Japan’s Nagatanien Acquires UK’s Chaucer Food Group for US$130M | Global AgInvesting

Japan’s Nagatanien Acquires UK’s Chaucer Food Group for US$130M

Japan’s Nagatanien Acquires UK’s Chaucer Food Group for US$130M

Japanese instant and premixed food producer, Nagatanien, has acquired UK-based freeze dried food and specialty bread producer, Chaucer Food Group, in a deal worth $130 million.

Founded 36 years ago in Hull, England, Chaucer produces freeze-dried ingredients with a focus on fruit products that it supplies to global giants including Unilever, Nestlé, Starbucks, and Kellogg. The deal will give Chaucer the ability to expand its geographic reach while providing it with a channel through which to penetrate the Japanese market.

“Japan is a notably difficult market to penetrate so this provides us with a platform for entering that market, broadening our customer base and expanding our global footprint,” Chaucer CEO Andy Ducker told Food Navigator.

Ducker and the Chaucer management team will remain in place to lead the food group in its global expansion.

“The group is excited by the cross-selling and growth opportunities that this partnership opens up to both parties and I look forward to working with the Nagatanien team,” said Ducker.

Founded in 1953, Nagatanien is a leader in the production of instant and freeze dried foods including noodles, fried rice, and sushi seasoning which it distributes through Mitsubishi Corporation. Operating with 15 affiliate companies, Nagatanien sees this deal as a means through which to mitigate current market factors in Japan that are restricting growth.

“While the competition in the Japanese food industry is becoming more severe due to changes in the domestic market environment, such as sluggish growth in consumer spending, decreasing birth rate, aging population and growth in individualistic food consumption, there are positive trends in the overseas market population growth and diversification of food, including wider acceptance of Japanese food and trends towards healthier food,” said the company in a recent statement.

Growth Overseas

For Japanese operations seeking growth opportunities outside of their domestic market, this is an increasingly common strategic move.

In December 2015, Japan’s Zen-Noh Grain Corporation forged a 50:50 joint venture with GrainCorp headquartered in Calgary, Canada with the goal of expanding its presence in Canada’s grain market. Under the terms of the agreement the companies plan to establish and operate grain handling sites across Alberta and Saskatchewan with construction planned to start in the second half of fiscal year 2016, lasting until the end of fiscal year 2018, according to Bloomberg.

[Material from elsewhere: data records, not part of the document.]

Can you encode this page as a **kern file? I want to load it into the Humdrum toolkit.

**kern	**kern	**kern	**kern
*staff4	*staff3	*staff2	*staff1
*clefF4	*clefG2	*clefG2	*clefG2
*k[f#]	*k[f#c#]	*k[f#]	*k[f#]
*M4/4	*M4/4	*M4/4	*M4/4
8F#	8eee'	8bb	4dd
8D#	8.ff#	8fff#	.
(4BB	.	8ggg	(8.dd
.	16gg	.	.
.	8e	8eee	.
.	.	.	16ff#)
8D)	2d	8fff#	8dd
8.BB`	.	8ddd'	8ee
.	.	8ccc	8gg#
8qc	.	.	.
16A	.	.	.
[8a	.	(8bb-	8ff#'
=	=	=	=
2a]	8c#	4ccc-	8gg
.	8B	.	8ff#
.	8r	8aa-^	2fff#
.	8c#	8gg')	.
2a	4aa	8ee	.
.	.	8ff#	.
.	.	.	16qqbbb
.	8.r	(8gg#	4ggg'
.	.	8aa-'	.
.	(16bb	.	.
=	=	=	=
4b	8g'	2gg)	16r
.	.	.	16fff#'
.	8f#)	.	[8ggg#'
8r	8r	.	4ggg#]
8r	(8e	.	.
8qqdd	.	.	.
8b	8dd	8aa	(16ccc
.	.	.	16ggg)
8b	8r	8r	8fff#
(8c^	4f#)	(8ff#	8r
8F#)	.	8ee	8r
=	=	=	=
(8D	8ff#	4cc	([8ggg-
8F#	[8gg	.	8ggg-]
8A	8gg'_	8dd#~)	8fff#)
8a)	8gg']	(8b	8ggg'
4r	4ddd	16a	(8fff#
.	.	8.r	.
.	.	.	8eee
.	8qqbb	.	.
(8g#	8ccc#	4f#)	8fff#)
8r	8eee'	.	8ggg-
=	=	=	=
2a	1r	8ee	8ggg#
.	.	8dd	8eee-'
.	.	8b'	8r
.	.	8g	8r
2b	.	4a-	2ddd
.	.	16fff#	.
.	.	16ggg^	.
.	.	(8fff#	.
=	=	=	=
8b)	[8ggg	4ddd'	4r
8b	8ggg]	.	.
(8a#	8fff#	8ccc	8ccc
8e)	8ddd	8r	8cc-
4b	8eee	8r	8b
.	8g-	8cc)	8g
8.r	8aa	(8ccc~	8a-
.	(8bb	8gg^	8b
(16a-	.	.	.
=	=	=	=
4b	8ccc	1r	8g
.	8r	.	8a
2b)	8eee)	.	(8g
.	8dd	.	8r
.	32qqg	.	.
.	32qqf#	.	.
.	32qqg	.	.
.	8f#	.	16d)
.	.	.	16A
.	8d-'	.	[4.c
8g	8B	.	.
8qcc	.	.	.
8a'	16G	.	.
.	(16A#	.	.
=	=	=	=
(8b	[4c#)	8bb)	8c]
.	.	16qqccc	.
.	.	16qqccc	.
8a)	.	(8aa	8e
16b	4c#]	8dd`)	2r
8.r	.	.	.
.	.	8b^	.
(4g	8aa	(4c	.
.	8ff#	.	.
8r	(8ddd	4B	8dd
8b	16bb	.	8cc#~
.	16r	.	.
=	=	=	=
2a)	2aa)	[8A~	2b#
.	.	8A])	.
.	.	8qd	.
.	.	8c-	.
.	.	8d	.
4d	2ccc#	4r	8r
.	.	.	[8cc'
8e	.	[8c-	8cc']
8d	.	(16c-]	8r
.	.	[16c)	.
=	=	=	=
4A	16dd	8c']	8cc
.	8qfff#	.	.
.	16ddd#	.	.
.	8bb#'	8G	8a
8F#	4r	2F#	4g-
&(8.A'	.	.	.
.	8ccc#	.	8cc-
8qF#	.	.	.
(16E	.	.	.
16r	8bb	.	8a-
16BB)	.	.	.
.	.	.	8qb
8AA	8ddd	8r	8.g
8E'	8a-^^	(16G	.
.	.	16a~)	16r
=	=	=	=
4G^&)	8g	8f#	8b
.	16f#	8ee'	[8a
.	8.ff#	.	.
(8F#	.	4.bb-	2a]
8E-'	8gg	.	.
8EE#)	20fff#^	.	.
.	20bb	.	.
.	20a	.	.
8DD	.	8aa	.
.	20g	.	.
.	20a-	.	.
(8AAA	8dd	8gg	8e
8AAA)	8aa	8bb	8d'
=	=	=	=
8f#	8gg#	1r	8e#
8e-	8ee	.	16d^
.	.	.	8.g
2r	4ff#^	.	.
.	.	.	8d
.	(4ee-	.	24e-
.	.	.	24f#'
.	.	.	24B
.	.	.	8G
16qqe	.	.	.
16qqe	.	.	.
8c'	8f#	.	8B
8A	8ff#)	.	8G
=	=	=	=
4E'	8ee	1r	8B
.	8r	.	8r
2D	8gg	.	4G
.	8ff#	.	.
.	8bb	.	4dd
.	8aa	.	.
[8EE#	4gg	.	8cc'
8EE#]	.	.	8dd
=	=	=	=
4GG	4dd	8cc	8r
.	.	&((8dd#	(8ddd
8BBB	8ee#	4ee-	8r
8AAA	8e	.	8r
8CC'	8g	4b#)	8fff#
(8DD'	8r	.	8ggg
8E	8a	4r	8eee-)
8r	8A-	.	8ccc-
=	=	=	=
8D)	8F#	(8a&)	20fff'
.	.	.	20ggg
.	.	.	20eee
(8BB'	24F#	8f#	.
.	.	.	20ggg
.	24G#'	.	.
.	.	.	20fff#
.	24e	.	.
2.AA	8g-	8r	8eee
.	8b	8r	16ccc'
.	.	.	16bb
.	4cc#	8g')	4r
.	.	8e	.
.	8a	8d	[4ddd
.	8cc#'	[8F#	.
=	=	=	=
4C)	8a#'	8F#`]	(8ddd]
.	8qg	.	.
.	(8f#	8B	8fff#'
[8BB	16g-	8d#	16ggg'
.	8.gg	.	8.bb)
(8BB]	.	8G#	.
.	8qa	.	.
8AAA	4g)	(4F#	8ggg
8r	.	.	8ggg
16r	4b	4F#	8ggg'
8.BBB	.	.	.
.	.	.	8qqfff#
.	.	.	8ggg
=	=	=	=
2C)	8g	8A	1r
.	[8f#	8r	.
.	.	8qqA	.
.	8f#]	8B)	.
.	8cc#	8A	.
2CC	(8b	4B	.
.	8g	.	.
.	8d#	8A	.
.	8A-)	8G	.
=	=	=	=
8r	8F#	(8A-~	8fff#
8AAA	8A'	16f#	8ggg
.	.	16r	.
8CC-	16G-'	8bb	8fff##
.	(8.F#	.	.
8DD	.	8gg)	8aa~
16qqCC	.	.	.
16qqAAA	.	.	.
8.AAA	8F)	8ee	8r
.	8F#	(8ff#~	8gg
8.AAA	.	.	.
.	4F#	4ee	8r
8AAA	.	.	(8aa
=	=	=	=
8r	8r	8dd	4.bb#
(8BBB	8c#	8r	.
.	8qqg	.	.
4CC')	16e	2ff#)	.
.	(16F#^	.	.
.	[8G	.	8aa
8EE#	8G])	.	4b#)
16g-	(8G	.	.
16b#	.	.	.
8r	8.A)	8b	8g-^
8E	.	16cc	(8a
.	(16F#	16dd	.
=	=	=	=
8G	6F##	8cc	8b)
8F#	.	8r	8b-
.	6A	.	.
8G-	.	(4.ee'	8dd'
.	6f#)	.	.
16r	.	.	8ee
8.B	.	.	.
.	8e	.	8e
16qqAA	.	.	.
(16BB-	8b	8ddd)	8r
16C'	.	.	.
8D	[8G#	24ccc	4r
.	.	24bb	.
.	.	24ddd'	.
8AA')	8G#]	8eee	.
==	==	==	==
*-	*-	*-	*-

Japan’s Maruha Nichiro, the largest seafood company in the world by turnover, bought a minority stake in New Zealand-based fishing company, Sanford, in an off-market deal for NZ$25 million (US$17 million) in March of this year.

Soon after, in June of this year, Japan’s Yokohama Reito established an alliance with Norway’s  Hofseth International through which the two acquired Norwegian trout farm, Fjordlaks Aqua for NOK 1 billion ($120 million).

And more recently, in July of this year, a joint venture partnership between Japan’s Marubeni Corporation, Showa Denko K.K., and Chiyoda Corporation announced plans to launch an indoor, artificially lit, vegetable factory business in Dubai.